# Problem
Write the next part of the module description for Analytical and Chaotic Dynamics below, starting right after its final line.

# Passage for review
+ + + +
PHY2032 2023-2024 - Module Description

PHY2032	Analytical and Chaotic Dynamics	2023-24
	Prof. J. Bertolotti

Delivery Weeks:	T1:01-11
Level:	5 (NQF)
Credits:	15 NICATS / 7.5 ECTS
Enrolment:	33 students (approx)

Description

This module introduces some fundamental concepts in analytical dynamics, and illustrates their applications to relevant problems. The module covers the calculus of variations, Lagrangian and Hamiltonian formulations of dynamics, Poisson brackets, canonical transformations, and Hamilton-Jacobi equations. The approach is necessarily mathematical and students are advised to take this optional module only if they have got marks of at least 60% in both PHY1021 Vector Mechanics and PHY1026 Mathematics for Physicists (or in equivalent modules in other departments).

Module Aims

This module will be of interest to students wishing to develop their grasp of theoretical physics. The subject of analytical dynamics provides advanced theoretical developments which prove elegant and versatile in solving dynamical problems.

Intended Learning Outcomes (ILOs)

A student who has passed this module should be able to:

Module Specific Skills and Knowledge:
1. solve advanced dynamical problems involving classical particles by applying the Lagrangian and Hamiltonian formulations;
2. explain the calculus of variations and apply it to the solution of problems;
3. state the Hamilton-Jacobi equations and apply them to the solution of problems;
4. describe the relationship between poisson brackets and quantum mechanical commutation relations;
5. describe the basic concepts of chaos theory and explain how chaos theory may be used in different disciplines;
Discipline Specific Skills and Knowledge:
1. formulate mathematical descriptions of physical systems;
Personal and Key Transferable / Employment Skills and Knowledge:
1. use mathematics to solve problems.

Syllabus Plan

Generalized coordinates. Holonomic and nonholonomic constraints
Virtual displacement. D'Alembert's principle
The Lagrangian formulation
The Hamiltonian formulation
1. Configuration space; generalized (canonical or conjugate) momentum
2. Phase space
3. Legendre transformation
4. Hamiltonian; Hamilton's equations
5. Cyclic co-ordinates and conservation theorems
6. Liouville's theorem
Calculus of variations
Poisson brackets
1. Lagrange brackets
2. Poisson brackets
Hamilton-Jacobi equations and action-angle variables
The transition to quantum mechanics
Nonlinear Dynamical Systems
1. Chaos and its relevance to mechanics
2. The stability of non-linear equations
3. The non-linear oscillator
4. Phase-Space Methods
5. The pendulum revisited
6. Mappings
7. Characterisation of chaotic systems

Learning and Teaching

Learning Activities and Teaching Methods

Description	Study time	KIS type
20×1-hour lectures	20 hours	SLT
2×1-hour problems/revision classes	2 hours	SLT
5×6-hour self-study packages	30 hours	GIS
4×4-hour problems sets	16 hours	GIS
Reading, private study and revision	82 hours	GIS

Assessment

Weight	Form	Size	When	ILOS assessed	Feedback
0%	Guided self-study	5×6-hour packages	Fortnightly	1-7	Discussion in class
0%	4 × Problems sets	4 hours per set	Fortnightly	1-7	Solutions discussed in problems classes.
+ + + +
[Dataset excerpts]
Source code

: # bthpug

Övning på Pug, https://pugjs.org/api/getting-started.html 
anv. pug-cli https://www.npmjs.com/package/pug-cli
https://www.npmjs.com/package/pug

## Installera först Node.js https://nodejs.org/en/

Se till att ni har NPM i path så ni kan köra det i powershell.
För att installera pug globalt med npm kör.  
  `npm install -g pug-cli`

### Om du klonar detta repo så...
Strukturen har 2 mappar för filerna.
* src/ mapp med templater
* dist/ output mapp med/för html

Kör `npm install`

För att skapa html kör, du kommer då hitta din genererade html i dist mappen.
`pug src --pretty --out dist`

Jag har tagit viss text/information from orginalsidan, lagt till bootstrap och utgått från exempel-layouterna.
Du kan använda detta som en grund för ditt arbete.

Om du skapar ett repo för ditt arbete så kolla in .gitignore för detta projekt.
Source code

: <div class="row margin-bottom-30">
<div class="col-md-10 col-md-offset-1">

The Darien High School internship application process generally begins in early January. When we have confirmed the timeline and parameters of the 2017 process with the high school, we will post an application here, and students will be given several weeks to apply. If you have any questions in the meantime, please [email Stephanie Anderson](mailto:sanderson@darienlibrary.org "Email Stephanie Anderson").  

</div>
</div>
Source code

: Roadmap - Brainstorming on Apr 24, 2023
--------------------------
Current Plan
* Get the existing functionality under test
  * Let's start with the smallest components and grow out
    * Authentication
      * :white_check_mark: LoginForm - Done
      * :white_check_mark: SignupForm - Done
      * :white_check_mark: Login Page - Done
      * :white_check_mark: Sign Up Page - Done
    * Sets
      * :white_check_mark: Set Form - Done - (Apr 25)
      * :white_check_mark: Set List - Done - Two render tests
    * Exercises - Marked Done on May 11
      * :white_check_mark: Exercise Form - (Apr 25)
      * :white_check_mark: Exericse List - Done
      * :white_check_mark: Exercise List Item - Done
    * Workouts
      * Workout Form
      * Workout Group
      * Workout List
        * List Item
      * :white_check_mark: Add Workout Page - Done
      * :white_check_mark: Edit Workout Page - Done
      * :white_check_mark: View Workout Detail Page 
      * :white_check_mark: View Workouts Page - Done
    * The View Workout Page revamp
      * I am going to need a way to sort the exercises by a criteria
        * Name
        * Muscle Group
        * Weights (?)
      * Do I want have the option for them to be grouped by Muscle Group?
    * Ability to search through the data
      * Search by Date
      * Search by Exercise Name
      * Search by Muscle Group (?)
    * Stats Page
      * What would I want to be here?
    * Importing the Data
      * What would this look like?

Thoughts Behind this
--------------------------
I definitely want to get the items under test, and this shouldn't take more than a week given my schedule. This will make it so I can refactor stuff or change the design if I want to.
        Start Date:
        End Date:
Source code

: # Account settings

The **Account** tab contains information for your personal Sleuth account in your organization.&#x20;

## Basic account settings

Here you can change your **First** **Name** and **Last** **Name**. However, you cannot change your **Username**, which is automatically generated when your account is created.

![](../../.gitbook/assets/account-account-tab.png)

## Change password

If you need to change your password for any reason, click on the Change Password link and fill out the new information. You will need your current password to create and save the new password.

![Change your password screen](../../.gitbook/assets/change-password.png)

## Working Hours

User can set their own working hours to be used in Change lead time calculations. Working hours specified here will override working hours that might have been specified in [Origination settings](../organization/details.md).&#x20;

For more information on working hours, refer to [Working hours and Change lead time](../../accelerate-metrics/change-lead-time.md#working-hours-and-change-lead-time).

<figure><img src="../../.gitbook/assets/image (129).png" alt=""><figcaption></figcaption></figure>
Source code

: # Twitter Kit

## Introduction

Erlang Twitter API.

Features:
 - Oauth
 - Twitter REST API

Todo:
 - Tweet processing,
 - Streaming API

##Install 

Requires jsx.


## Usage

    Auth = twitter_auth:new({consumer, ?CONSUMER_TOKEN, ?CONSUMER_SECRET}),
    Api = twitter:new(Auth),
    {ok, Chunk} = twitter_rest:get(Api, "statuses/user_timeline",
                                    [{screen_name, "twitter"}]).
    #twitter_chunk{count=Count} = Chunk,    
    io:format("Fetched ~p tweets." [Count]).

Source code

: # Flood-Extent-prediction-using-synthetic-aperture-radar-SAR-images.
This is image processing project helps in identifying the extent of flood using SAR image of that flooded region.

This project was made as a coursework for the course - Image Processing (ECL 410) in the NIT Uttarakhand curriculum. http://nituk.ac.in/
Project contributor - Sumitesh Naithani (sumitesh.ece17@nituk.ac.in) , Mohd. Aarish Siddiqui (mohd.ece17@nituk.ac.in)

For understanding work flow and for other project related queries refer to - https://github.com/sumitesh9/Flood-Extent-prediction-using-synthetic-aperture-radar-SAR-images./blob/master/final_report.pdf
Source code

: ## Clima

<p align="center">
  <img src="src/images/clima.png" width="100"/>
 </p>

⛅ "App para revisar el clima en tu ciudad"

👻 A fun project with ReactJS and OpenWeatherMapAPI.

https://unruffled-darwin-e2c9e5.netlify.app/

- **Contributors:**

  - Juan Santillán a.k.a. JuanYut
+ + + +
# Exercise response
100%	Final Examination	120 minutes	January assessment period	1-7	Mark via MyExeter, collective feedback via ELE and solutions.

Resources

The following list is offered as an indication of the type & level of information that students are expected to consult. Further guidance will be provided by the Module Instructor(s).

Core text:

Gregory R.D. (2006), Classical Mechanics, Cambridge University Press, ISBN 0-521-534097

Supplementary texts:

Calkin M.G. (1996), Lagrangian and Hamiltonian Mechanics, World Scientific, ISBN 981-02-2672-1
Englert B.G. (2015), Lectures on Classical Mechanics, World Scientific, ISBN 978-981-4678-44-5
Fowles G.R. and Cassiday G.L. (2004), Analytical Mechanics (7^th edition), Brooks Cole, ISBN 0-534-49492-7
Hand L.N. and Finch J.D. (1999), Analytical Mechanics, Cambridge University Press, ISBN 0-521-57572-9
Kaplan D. and Glass L. (1995), Understanding Nonlinear Dynamics, Springer-Verlag, ISBN 0-387-94440-0
Kibble T.W.B. (1985), Classical Mechanics (3^rd edition), Longman, ISBN 0-582-45023-3
Landau L.D. and Lifshitz E.M. (1976), Mechanics (Vol. 1) (3^rd edition), Butterworth-Heinemann, ISBN 978-0-750-62896-9
Leech J.W. (1965), Classical Mechanics, Methuen and Co., ISBN 0-412-20070-8
Symon K.R. (1971), Mechanics (3^rd edition), Addison Wesley, ISBN 0-201-07392-7
ter Haar D. (1971), Elements of Hamiltonian Mechanics, Pergamon Press
Thornton S.T. and Marion J.B. (2003), Classical Dynamics of Particles and Systems (5^th edition), Tomson, ISBN 0-534-40896-6

ELE:

http://newton.ex.ac.uk/redirects/ELE/phy2032

Further Information

Prior Knowledge Requirements

Pre-requisite Modules	Vector Mechanics (PHY1021) and Mathematics for Physicists (PHY1026)
Co-requisite Modules	none

Re-assessment

Re-assessment is not available except when required by referral or deferral.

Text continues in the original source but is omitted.